Researchers at the famous Massachusetts Institute of Technology (MIT) may have cracked the code on one of hearing’s most bewildering mysteries, and the insight could lead to the overhauling of the design of future hearing aids.
Findings from an MIT study debunked the belief that neural processing is what lets us single out voices. According to the study, it might actually be a biochemical filter that allows us to tune in to individual levels of sound.
How Background Noise Impacts Our Ability to Hear
Only a small portion of the millions of people who cope with hearing loss actually use hearing aids to manage it.
Although a hearing aid can provide a significant boost to one’s ability to hear, settings with lots of background noise have traditionally been an issue for people who use a hearing improvement device. A person’s ability to discriminate voices, for example, can be drastically reduced in settings like a party or restaurant where there is a constant din of background noise.
Having a conversation with someone in a crowded room can be stressful and annoying and people who deal with hearing loss know this all too well.
For decades scientists have been studying hearing loss. The way that sound waves travel through the ear and how those waves are differentiated, due to this body of research, was thought to be well understood.
The Tectorial Membrane is Discovered
But the tectorial membrane wasn’t discovered by scientists until 2007. The ear is the only place on the body you will find this gel-like membrane. The deciphering and delineation of sound is achieved by a mechanical filtering performed by this membrane and that might be the most fascinating thing.
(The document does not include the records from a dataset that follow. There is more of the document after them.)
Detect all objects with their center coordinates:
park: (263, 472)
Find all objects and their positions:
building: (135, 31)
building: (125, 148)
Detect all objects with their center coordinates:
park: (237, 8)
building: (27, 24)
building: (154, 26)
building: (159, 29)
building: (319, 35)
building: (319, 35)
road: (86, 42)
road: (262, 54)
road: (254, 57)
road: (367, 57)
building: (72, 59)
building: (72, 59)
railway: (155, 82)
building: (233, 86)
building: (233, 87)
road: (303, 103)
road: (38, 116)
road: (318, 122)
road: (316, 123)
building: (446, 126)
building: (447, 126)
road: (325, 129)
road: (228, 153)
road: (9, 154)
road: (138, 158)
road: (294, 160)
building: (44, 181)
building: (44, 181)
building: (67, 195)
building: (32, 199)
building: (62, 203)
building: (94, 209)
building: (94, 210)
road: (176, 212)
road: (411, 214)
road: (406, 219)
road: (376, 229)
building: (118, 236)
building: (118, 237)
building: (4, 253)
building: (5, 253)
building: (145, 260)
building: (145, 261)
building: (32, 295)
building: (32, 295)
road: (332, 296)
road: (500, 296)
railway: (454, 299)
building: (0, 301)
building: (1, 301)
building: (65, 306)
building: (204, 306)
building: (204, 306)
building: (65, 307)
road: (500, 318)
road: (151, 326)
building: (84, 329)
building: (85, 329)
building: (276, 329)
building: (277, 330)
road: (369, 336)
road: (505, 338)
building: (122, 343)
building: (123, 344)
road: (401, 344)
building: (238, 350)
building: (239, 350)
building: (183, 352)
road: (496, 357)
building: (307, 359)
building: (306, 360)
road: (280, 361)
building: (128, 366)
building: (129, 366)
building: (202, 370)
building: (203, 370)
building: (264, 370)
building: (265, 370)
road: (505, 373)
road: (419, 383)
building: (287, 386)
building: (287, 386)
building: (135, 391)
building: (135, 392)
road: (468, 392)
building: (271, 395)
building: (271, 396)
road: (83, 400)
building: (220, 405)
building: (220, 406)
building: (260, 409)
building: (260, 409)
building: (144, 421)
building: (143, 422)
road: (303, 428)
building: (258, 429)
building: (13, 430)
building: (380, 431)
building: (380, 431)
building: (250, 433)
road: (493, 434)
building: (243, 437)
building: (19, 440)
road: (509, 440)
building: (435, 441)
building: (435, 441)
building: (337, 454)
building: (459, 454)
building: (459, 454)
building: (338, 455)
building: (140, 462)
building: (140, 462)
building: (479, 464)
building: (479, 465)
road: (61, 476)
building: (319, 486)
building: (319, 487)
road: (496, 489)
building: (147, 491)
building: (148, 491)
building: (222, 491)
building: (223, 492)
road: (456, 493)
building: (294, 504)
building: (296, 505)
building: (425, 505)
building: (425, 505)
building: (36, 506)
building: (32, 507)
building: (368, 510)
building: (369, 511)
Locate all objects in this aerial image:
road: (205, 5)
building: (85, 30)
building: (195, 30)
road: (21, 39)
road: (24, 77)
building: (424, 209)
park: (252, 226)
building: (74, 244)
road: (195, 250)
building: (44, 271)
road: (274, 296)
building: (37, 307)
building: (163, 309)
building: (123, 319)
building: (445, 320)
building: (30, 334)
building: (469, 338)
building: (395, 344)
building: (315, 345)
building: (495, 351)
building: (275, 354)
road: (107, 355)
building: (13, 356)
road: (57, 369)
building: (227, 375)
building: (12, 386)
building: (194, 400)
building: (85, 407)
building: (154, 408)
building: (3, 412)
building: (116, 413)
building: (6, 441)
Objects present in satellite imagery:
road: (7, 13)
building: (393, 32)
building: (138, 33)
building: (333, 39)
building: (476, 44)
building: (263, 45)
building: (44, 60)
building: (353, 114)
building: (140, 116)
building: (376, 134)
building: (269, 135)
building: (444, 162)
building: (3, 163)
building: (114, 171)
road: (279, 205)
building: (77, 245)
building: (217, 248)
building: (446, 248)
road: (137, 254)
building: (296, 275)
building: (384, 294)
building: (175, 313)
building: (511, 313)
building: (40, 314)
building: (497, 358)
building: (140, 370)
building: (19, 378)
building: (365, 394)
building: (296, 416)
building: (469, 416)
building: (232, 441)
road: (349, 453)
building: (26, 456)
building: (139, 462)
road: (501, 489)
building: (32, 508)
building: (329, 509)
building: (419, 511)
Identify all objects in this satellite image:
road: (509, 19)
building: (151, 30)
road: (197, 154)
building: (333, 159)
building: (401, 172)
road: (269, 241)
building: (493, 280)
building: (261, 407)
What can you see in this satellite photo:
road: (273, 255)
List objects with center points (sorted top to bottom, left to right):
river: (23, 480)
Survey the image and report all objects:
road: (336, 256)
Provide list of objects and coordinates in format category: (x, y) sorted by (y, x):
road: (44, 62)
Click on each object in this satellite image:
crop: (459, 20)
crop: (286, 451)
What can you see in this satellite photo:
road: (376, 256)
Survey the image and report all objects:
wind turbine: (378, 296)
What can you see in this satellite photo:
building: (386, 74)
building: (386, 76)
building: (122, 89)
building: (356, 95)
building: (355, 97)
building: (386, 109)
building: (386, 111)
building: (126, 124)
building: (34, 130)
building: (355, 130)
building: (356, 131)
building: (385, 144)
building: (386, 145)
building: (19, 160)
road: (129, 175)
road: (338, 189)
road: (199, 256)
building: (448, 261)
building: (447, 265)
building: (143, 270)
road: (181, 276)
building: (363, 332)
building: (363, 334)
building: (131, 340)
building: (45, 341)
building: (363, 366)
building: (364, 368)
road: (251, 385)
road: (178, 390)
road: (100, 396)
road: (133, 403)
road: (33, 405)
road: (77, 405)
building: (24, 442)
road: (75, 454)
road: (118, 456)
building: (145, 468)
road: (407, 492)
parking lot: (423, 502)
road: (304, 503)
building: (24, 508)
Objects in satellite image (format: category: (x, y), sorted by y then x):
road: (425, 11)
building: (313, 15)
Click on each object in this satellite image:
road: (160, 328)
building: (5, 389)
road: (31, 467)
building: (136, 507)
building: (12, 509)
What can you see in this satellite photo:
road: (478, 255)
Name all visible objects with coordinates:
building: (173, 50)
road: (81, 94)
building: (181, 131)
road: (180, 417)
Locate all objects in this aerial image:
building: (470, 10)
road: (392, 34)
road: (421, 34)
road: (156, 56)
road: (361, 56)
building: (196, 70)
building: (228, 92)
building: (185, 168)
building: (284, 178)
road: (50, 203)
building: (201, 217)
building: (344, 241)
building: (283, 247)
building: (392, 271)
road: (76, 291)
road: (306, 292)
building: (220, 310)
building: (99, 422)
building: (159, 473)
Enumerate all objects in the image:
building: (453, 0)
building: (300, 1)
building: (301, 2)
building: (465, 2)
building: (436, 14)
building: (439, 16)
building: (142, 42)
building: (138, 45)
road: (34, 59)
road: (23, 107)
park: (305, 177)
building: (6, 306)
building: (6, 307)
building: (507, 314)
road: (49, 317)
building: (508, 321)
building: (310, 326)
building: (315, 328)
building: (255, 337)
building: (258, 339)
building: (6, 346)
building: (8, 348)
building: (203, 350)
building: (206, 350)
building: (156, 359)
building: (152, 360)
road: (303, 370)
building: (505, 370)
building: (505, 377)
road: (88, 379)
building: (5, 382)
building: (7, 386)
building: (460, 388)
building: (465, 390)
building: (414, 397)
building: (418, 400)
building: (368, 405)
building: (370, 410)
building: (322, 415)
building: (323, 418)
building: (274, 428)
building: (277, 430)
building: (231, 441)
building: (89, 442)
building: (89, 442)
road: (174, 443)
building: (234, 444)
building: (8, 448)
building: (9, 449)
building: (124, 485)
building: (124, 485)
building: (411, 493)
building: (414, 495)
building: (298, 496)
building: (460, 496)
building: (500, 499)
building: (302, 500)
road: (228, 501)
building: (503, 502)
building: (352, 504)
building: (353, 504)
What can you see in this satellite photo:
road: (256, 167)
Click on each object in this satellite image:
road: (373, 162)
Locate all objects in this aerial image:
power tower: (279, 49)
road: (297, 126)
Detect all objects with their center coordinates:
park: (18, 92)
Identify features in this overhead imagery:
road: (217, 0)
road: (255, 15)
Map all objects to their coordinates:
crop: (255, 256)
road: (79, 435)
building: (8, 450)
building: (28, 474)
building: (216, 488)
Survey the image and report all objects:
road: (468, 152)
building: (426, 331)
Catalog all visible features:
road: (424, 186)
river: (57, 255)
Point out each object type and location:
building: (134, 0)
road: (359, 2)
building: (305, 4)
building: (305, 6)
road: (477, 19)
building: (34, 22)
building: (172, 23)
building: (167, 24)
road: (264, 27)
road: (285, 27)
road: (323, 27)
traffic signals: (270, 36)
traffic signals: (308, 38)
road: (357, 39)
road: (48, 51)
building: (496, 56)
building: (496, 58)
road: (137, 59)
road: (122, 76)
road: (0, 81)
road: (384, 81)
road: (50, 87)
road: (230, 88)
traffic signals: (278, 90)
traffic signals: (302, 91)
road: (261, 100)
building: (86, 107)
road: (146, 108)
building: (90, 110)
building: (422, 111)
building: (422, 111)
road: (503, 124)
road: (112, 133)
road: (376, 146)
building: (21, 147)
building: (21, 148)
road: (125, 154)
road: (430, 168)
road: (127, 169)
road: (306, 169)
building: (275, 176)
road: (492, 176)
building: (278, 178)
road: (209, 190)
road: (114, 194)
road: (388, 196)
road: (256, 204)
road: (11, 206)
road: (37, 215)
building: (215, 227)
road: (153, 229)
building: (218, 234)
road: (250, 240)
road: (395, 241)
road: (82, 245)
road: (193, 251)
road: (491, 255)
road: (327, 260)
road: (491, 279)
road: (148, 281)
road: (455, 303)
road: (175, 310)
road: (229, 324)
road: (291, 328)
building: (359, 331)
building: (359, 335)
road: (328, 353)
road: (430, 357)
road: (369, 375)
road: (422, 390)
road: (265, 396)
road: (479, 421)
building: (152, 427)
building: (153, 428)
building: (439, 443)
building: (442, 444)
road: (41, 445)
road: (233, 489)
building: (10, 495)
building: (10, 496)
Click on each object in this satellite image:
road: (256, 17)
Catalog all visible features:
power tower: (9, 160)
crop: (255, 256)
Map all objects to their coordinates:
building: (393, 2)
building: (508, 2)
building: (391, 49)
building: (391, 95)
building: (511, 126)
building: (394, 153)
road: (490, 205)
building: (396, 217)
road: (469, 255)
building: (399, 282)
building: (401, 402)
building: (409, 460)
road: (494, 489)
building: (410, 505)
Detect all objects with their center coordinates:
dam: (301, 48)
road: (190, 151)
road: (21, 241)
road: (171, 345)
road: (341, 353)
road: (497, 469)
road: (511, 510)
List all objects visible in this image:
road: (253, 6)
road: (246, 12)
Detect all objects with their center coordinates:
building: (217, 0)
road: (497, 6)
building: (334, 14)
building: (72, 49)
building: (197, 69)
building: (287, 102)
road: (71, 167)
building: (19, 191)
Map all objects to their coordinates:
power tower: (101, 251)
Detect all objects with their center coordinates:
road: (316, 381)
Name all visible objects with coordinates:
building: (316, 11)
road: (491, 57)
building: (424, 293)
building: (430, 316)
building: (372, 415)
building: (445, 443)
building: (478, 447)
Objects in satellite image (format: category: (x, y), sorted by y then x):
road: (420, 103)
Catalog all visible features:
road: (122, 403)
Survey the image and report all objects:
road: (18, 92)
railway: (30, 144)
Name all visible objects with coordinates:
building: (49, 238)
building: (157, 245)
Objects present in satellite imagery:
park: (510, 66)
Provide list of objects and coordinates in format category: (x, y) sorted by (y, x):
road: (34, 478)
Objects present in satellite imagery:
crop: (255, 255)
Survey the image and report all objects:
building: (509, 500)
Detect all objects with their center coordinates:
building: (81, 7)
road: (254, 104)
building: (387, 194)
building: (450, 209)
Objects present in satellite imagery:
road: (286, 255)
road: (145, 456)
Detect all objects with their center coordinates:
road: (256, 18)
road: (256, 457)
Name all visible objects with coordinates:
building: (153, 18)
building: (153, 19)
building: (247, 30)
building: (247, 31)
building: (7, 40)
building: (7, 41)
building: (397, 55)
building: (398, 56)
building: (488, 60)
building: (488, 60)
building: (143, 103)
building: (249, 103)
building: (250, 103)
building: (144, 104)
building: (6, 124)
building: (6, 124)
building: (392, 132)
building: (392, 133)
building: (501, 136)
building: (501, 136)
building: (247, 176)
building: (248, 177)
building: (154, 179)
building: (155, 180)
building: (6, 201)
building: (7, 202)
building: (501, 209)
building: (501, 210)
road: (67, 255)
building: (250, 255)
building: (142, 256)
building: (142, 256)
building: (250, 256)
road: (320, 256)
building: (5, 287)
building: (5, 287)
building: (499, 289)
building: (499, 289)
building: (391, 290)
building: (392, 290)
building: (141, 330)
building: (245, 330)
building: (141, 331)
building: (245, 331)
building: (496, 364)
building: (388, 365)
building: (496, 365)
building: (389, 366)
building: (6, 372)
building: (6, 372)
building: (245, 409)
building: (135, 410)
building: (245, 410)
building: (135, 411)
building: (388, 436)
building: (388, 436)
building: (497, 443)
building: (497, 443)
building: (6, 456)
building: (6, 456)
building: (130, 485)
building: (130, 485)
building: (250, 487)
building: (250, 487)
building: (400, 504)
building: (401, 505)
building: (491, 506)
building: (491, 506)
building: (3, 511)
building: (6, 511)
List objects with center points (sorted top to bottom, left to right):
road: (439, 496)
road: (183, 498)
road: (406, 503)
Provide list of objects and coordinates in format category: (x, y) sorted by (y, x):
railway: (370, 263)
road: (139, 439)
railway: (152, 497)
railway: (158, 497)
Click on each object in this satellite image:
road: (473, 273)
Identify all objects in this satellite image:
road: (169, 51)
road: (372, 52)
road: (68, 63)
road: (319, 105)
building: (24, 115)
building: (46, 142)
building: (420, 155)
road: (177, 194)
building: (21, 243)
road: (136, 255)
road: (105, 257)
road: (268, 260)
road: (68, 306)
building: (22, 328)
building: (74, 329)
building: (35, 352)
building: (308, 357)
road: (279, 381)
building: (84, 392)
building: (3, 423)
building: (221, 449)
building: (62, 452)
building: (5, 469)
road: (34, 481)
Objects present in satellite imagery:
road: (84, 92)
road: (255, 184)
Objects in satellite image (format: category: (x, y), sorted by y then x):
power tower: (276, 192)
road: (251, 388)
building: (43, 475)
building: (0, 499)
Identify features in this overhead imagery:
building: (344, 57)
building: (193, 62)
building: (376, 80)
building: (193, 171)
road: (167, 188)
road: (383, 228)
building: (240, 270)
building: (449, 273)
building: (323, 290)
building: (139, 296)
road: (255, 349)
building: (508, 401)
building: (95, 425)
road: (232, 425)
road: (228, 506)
Minute in size, the tectorial membrane rests on little hairs within the cochlea, with small pores that control how water moves back and forth in reaction to vibrations. It was observed that the amplification produced by the membrane caused a different reaction to different frequencies of sound.
The frequencies at the highest and lowest end of the spectrum seemed to be less impacted by the amplification, but the study found strong amplification in the middle frequencies.
Some scientists think that more effective hearing aids that can better distinguish individual voices will be the outcome of this groundbreaking MIT study.
The Future of Hearing Aid Design
For years, the general design principles of hearing aids have remained rather unchanged. A microphone to pick up sound and a loudspeaker to amplify it are the basic elements of hearing aids which, besides a few technology tweaks, have remained the same. This is, unfortunately, where the shortcoming of this design becomes apparent.
All frequencies are increased with an amplification device and that includes background noise. Another MIT researcher has long thought tectorial membrane research could lead to new hearing aid designs that provide better speech recognition for users.
The user of these new hearing aids could, theoretically, tune in to a specific voice as the hearing aid would be able to tune specific frequencies. Only the chosen frequencies would be increased with these hearing aids and everything else would be left alone.